The cross was his destination, too, the place of safe landing. At one arm of the cross was an elevated wind sock, its narrow end stiffened easterly by the west wind blowing off the Atlantic. This was his beacon and guide. He must loop around, steer into the ground wind, as indicated by the sock, and prepare to glide smoothly towards the target to make a soft landing. Like stepping off a step, their instructor had said in his reassuring voice. Tom glanced at the altimeter on his left wrist as Eggescombe Hall and its outbuildings fell behind him and he swooped down towards the expanse of the western lawn, feeling the earth rise to greet him with a sudden and unexpected force. The sweet tranquility of the canopied descent had somehow confounded time’s ineluctable passage. He was two hundred feet nearer the ground than he had imagined he was. It was here, at this height, that he was to prepare to land, to “flare,” as the instructor had said, to make his final approach in such a fashion as to ensure comfort and safety. It was here, too, that his squawk box was to intrude with voice commands to ease the novice’s final descent. But where is the voice?
“Hello,” he addressed the box, concern giving over to alarm. “Hello? Jumper Number Nine here awaiting instructions . . . Hello?”
The thing was mute.
It was then Tom realised something was awry. Something was worryingly, troublingly not kosher.
He wasn’t being ignored. The radio was dead.
The ground loomed up faster, no pleasant pasture now. The instructor’s directives flew, half remembered, into Tom’s brain: Take toggles at shoulders, pull down to breastbone, turn your wrists to your body and push the toggles between your legs in a smooth motion. Yes, he thought with giddy relief, he would make the target, not go hurtling into a hedgerow or drop onto the gorse-covered, rock-strewn moor. Yes, he was slowing, but now he felt little gentleness in his approach. The solid unforgiving earth seemed poised to open and swallow him. From the corners of his eyes, he could see a few who had already landed, jumpsuited, stopping in the scooping of their nylon canopies, staring up at him, helpless in the face of danger.

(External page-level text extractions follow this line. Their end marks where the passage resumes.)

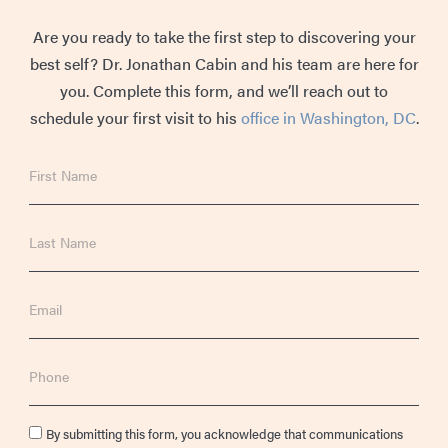
Are you ready to take the first step to discovering your
best self? Dr. Jonathan Cabin and his team are here for
you. Complete this form, and we’ll reach out to
schedule your first visit to his
office in Washington, DC
.
First
Name
Last
Name
Email
Phone
Consent
By submitting this form, you acknowledge that communications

And now, heart again surging into his throat, eyes horrified to see individuated blades bloom in the chalky grass, he quickly lifted his legs behind him in the approved manner, then as quickly extended them, set to land first on the balls of his feet, to absorb the shock. But the ground raced to meet him with astonishing fury. As his feet grazed the armour of the soil, he felt only helpless surprise at his contorting, ungovernable body. His landing turned collapse. Something buckled and twisted. He sensed injury before his brain registered it and when it did, it came as the purest, brightest burst of pain.